The RCMP have officially linked 18 murdered or missing women to the Highway of Tears in their E-Pana investigation.
Unofficially, the number of women who have disappeared while hitchhiking or travelling along three highway corridors of north-central B.C. could far exceed that figure.
First Nations bands and community groups such as the Native Women's Association of Canada who spoke at the B.C. Missing Women Commission of Inquiry in 2010 claim as many as 43 women have been killed or gone missing along Highway 16.
E-Pana, an RCMP unit that formed in 2005, has centred its investigations on 18 teenaged girls and young women who have either disappeared or been found murdered from 1969 to 2006. While trying to determine if a serial killer was involved, members of the E-Pana task force have examined hundreds of unsolved murders, missing women files, and sexual assaults in the province over the past four decades which are believed to have happened within a mile of three B.C. highways. Police found enough similarities in each of the 18 cases to link them to the Highway of Tears. The name E-Pana is derived from RCMP code letter E for British Columbia and Pana, the Inuit name of the spirit goddess that tends souls just before they go to heaven and are reincarnated.

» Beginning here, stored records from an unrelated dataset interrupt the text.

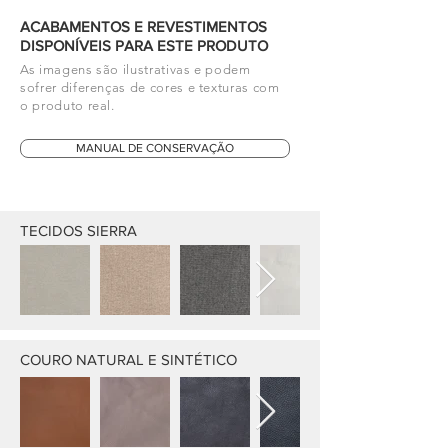
ACABAMENTOS E REVESTIMENTOS
DISPONÍVEIS PARA ESTE PRODUTO
As imagens são ilustrativas e podem
sofrer diferenças de cores e texturas com
o produto real.
MANUAL DE CONSERVAÇÃO
TECIDOS SIERRA
COURO NATURAL E SINTÉTICO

The Highway of Tears dates back to 1998 when the name was used at a vigil in Terrace to pay tribute to five women who at that time had disappeared along the 720-kilometre stretch of Highway 16 connecting Prince George to Prince Rupert. The scope of the investigation also extends to missing women cases close to Highway 97, which runs north and south of Prince George, and Highway 5, which connects Merritt to Valemount.
The 18 identified victims, with the year they went missing, where they were last seen or where their bodies were found, are: Gloria Moody, Williams Lake, murdered, 1969; Micheline Pare, Hudson's Hope, murdered, 1970; Gale Weys, Clearwater, murdered, 1973; Pamela Darlington, Kamloops, murdered, 1973; Monica Ignas, Terrace, murdered, 1974; Colleen MacMillen, 100 Mile House, murdered, 1974; Monica Jack, Merritt, murdered, 1978; Maureen Mosie, Kamloops, murdered, 1981; Shelly-ann Bascu, Hinton, Alta., missing since 1983; Alberta Williams, Prince Rupert, murdered, 1989; Romona Wilson, Smithers, murdered, 1994; Roxanne Thiara, Burns Lake, murdered, 1994; Alishia Germaine, Prince George, murdered, 1994; Lana Derrick, Terrace, missing since 1995; Nicole Hoar, Prince George, missing since 2002; Tamara Chipman, Prince Rupert, missing since 2005; Aielah Saric Auger, murdered, Prince George, 2006.
Of those 18, only MacMillen's murder has been solved. Police revealed on Tuesday an Interpol investigation in May found DNA evidence that linked convicted kidnapper Bobby Jack Fowler of Oregon to MacMillen's death. Police consider Fowler, who worked in Prince George as a roofer in 1974, a suspect in the deaths of two other B.C. women. Fowler died in an Oregon prison in 2006.
MacMillen disappeared on Aug. 9, 1974 near Lac La Hache, 291 kilometers south of Prince George, while hitchhiking to her girlfriend's house. Her body was found near a logging road about 25 kilometres south of 100 Mile House.
Moody, 27, the first Highway of Tears victim, was last seen leaving a bar in Williams Lake on Oct. 25, 1969. Her body was found the next day.
Hoar, a 25-year-old treeplanter, was last seen on June 21, 2002 hitchhiking to Smithers near the western city limit of Prince George on Highway 16 near Gauthier Road. Other Highway of Tears victims with direct connections to Prince George include Germaine, 15, whose stabbed body was found behind the former Haldi Road elementary school on Dec. 9, 1994, three hours after she was reported missing; Thiara, 15, a Prince George prostitute whose body was found near Burns Lake in 1994; and Saric-Auger, 14, whose body was found near Tabor Mountain, 17 kilometres east of the city, on Feb. 10, 2006.
Project E-Pana originally tied nine missing women's cases to the Highway of Tears in 2006, and nine more cases were added to the investigation in 2007. All the victims were female between the ages of 12 and 33 who were known at the time of their disappearance to have engaged in high-risk activities such as hitchhiking or drug use. Nine of the 18 were aboriginal, while the other nine were of Caucasian race.
Although she is not on the official Highway of Tears list, Deena Lyn Braem, 17, disappeared under similar circumstances in the early morning hours of Sept. 25, 1999 on a road just west of Quesnel. Police believe she might have been hitchhiking to return to her home in nearby Bouchie Lake. Her body was discovered by a hunter in December 1999 near Pinnacles Provincial Park.